WHAT YOU WILL DO
- A) For each statement, decide whether the radio button text supports it. Answer yes or no, and quote the deciding words from the text. (i) RadioGroup is a subclass of LinearLayout. (ii) The example project uses four radio buttons to choose the typeface of a TextView. (iii) The sans serif, serif, and monospace typeface values are mutually exclusive.
- B) Reproduce the radio button text word for word from "- Using radio" to "presenting these options.".

(TEXT SECTION begins)

The buttons are represented by the RadioButton class, and you group them using the RadioGroup class. Like buttons and checkboxes, you can use the android:onClick attribute on the buttons to call a method when the user makes a selection.
- Using radio buttons to set the typeface of a TextView
The activity_radio_button.xml layout and the RadioButtonActivity.java class in this chapter’s example project provide a simple demonstration of radio buttons and radio groups. It uses three radio buttons to let the user choose the typeface of a TextView. Whereas the previous section’s example let the user toggle several independent properties, the sans serif, serif, and monospace typeface values are mutually exclusive, so radio buttons are an appropriate choice for presenting these options.
The XML for a radio is a list of <RadioButton> elements surrounded by a <RadioGroup> element. Aside from ensuring that only one item is selection, the job of the RadioGroup is to arrange the radio buttons in a horizontal or vertical format. It’s actually a subclass of LinearLayout, so you can use the same android:orientation attribute to set the direction of the radio buttons. Each of the contained <RadioButton> elements are essentially the same as the buttons and checkboxes that we’ve been working with:
<RadioGroup
android:id="@+id/radioGroup"
android:layout_width="fill_parent"
android:layout_height="wrap_content"
android:orientation="vertical">
<RadioButton
android:id="@+id/radioButtonSans"
android:layout_width="wrap_content"
android:layout_height="wrap_content"
android:text="Sans Serif"
android:onClick="radioButtonClicked"/>
<RadioButton
android:id="@+id/radioButtonSerif"
android:layout_width="wrap_content"
android:layout_height="wrap_content"

(TEXT SECTION ends)
(PROVIDED INFORMATION begins)

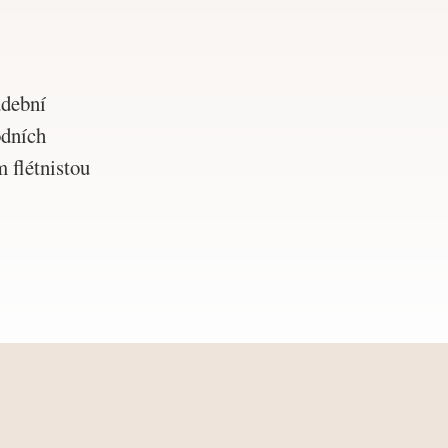
udební
odních
 flétnistou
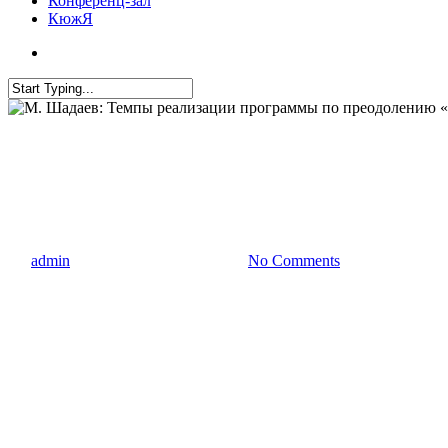
Конференц-зал
КюжЯ
Все новости
Новости Института
М. Шадаев: Темпы реализаци
будут увеличены
By
admin
08.02.2021
17 ноября, 2022
No Comments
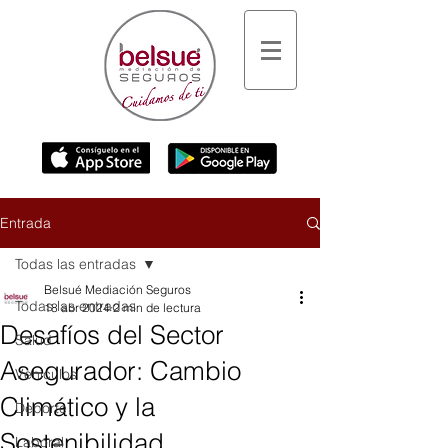
Entrada
Todas las entradas
Belsué Mediación Seguros
Todas las entradas
18 abr 2024
2 min de lectura
Desafíos del Sector
Salud
Asegurador: Cambio
Vehículos
Climático y la
Deporte
Sostenibilidad
Laboral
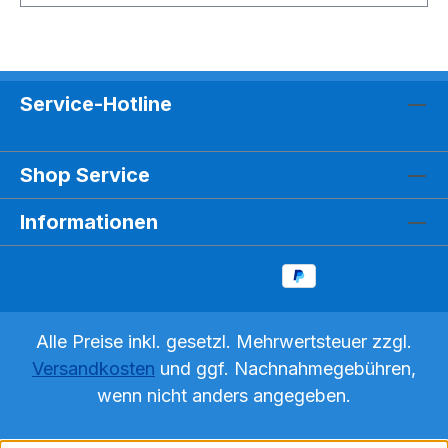
Service-Hotline
Shop Service
Informationen
Alle Preise inkl. gesetzl. Mehrwertsteuer zzgl.
Versandkosten
und ggf. Nachnahmegebühren,
wenn nicht anders angegeben.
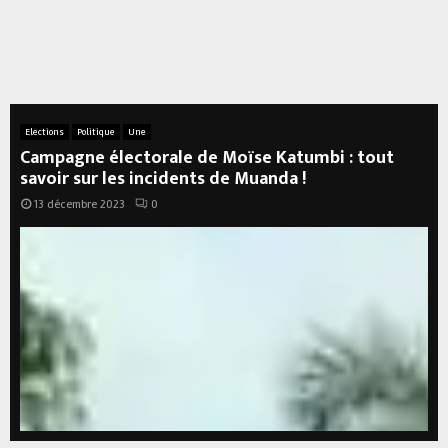
Elections
Politique
Une
Campagne électorale de Moïse Katumbi : tout
savoir sur les incidents de Muanda !
13 décembre 2023
0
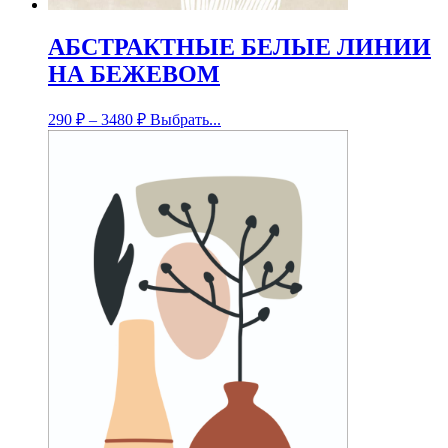
АБСТРАКТНЫЕ БЕЛЫЕ ЛИНИИ
НА БЕЖЕВОМ
290
₽
–
3480
₽
Выбрать...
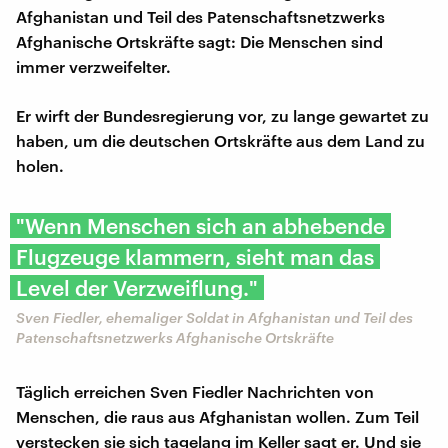
Afghanistan und Teil des Patenschaftsnetzwerks
Afghanische Ortskräfte sagt: Die Menschen sind
immer verzweifelter.
Er wirft der Bundesregierung vor, zu lange gewartet zu
haben, um die deutschen Ortskräfte aus dem Land zu
holen.
"Wenn Menschen sich an abhebende
Flugzeuge klammern, sieht man das
Level der Verzweiflung."
Sven Fiedler, ehemaliger Soldat in Afghanistan und Teil des
Patenschaftsnetzwerks Afghanische Ortskräfte
Täglich erreichen Sven Fiedler Nachrichten von
Menschen, die raus aus Afghanistan wollen. Zum Teil
verstecken sie sich tagelang im Keller sagt er. Und sie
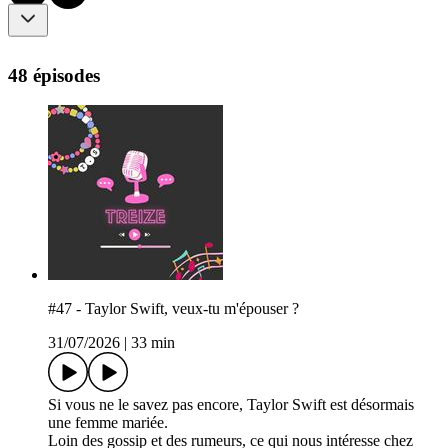
48 épisodes
#47 - Taylor Swift, veux-tu m'épouser ?
31/07/2026
|
33 min
Si vous ne le savez pas encore, Taylor Swift est désormais
une femme mariée.
Loin des gossip et des rumeurs, ce qui nous intéresse chez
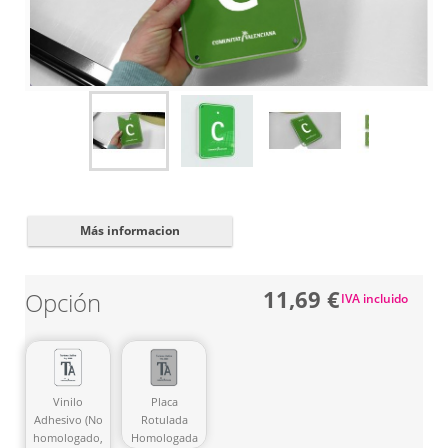
Cerrar
✖
Más informacion
11,69 €
Opción
IVA incluido
Vinilo
Placa
Adhesivo (No
Rotulada
homologado,
Homologada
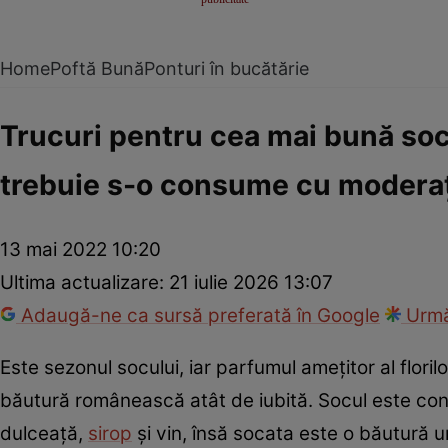
Home
Poftă Bună
Ponturi în bucătărie
Trucuri pentru cea mai bună socat
trebuie s-o consume cu modera
13 mai 2022 10:20
Ultima actualizare:
21 iulie 2026 13:07
Adaugă-ne ca sursă preferată în Google
Urmă
Este sezonul socului, iar parfumul amețitor al flor
băutură românească atât de iubită. Socul este consum
dulceață,
sirop
și vin, însă socata este o băutură u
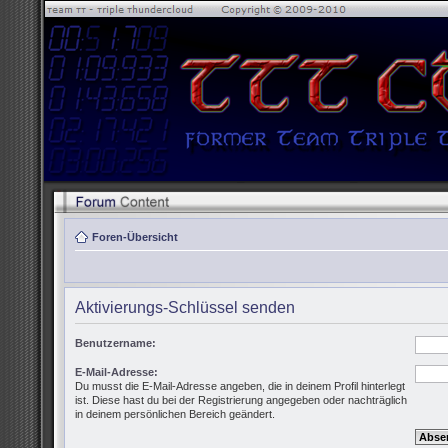
Foren-Übersicht
Aktivierungs-Schlüssel senden
Benutzername:
E-Mail-Adresse:
Du musst die E-Mail-Adresse angeben, die in deinem Profil hinterlegt
ist. Diese hast du bei der Registrierung angegeben oder nachträglich
in deinem persönlichen Bereich geändert.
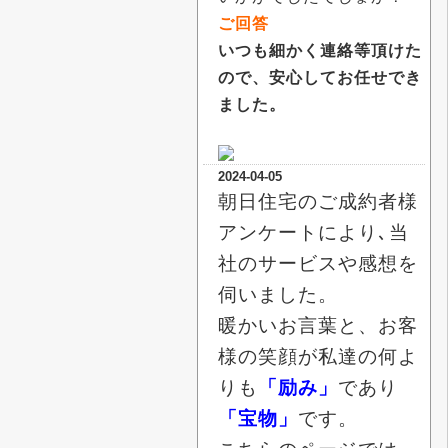
ご回答
いつも細かく連絡等頂けた
ので、安心してお任せでき
ました。
2024-04-05
朝日住宅のご成約者様
アンケートにより､当
社のサービスや感想を
伺いました。
暖かいお言葉と、お客
様の笑顔が私達の何よ
りも
「励み」
であり
「宝物」
です。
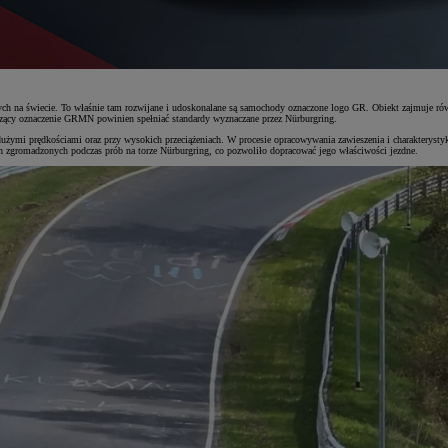
ch na świecie. To właśnie tam rozwijane i udoskonalane są samochody oznaczone logo GR. Obiekt zajmuje równ
zący oznaczenie GRMN powinien spełniać standardy wyznaczane przez Nürburgring.
ymi prędkościami oraz przy wysokich przeciążeniach. W procesie opracowywania zawieszenia i charakterystyk
 zgromadzonych podczas prób na torze Nürburgring, co pozwoliło dopracować jego właściwości jezdne.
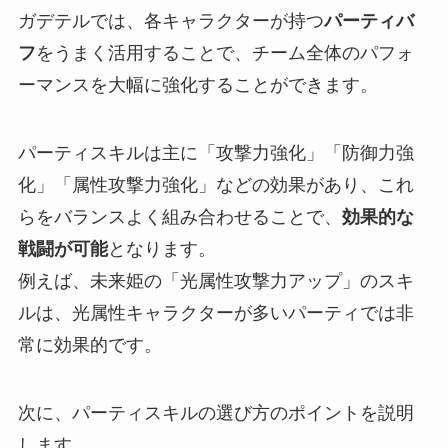
ガデテルでは、各キャラクターが持つ
パーティバ
フ
をうまく活用することで、チーム全体のパフォ
ーマンスを大幅に強化することができます。
パーティスキルは主に「攻撃力強化」「防御力強
化」「属性攻撃力強化」などの効果があり、これ
らをバランスよく組み合わせることで、
効果的な
戦闘が可能
となります。
例えば、未来姫の「光属性攻撃力アップ」のスキ
ルは、光属性キャラクターが多いパーティでは非
常に効果的です。
次に、パーティスキルの選び方のポイントを説明
します。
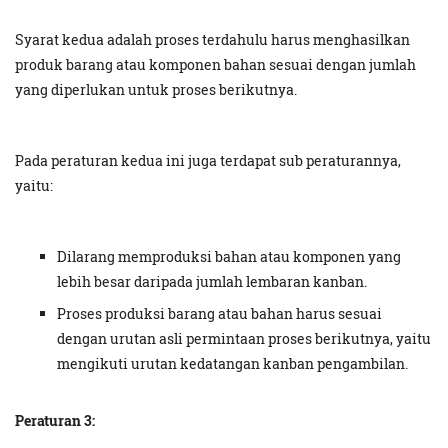
Syarat kedua adalah proses terdahulu harus menghasilkan
produk barang atau komponen bahan sesuai dengan jumlah
yang diperlukan untuk proses berikutnya.
Pada peraturan kedua ini juga terdapat sub peraturannya,
yaitu:
Dilarang memproduksi bahan atau komponen yang
lebih besar daripada jumlah lembaran kanban.
Proses produksi barang atau bahan harus sesuai
dengan urutan asli permintaan proses berikutnya, yaitu
mengikuti urutan kedatangan kanban pengambilan.
Peraturan 3:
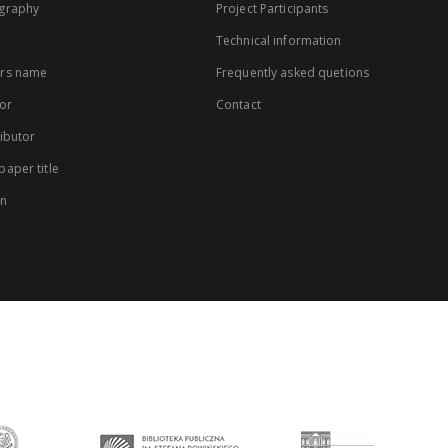
graphy
Project Participants
Technical information
rs name
Frequently asked quetions
or
Contact
ibutor
aper title
on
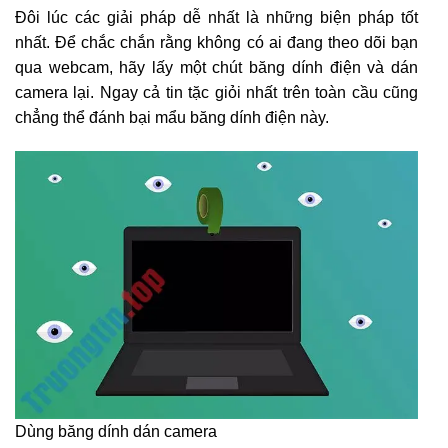
Đôi lúc các giải pháp dễ nhất là những biện pháp tốt
nhất. Để chắc chắn rằng không có ai đang theo dõi bạn
qua webcam, hãy lấy một chút băng dính điện và dán
camera lại. Ngay cả tin tặc giỏi nhất trên toàn cầu cũng
chẳng thể đánh bại mẩu băng dính điện này.
Dùng băng dính dán camera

(PROVIDED INFORMATION ends)

YOUR RESPONSES
- A)
(i) Yes: "It’s actually a subclass of LinearLayout"
(ii) No: "It uses three radio buttons to let the user choose the typeface of a TextView."
(iii) Yes: "the sans serif, serif, and monospace typeface values are mutually exclusive"

- B)
- Using radio buttons to set the typeface of a TextView
The activity_radio_button.xml layout and the RadioButtonActivity.java class in this chapter’s example project provide a simple demonstration of radio buttons and radio groups. It uses three radio buttons to let the user choose the typeface of a TextView. Whereas the previous section’s example let the user toggle several independent properties, the sans serif, serif, and monospace typeface values are mutually exclusive, so radio buttons are an appropriate choice for presenting these options.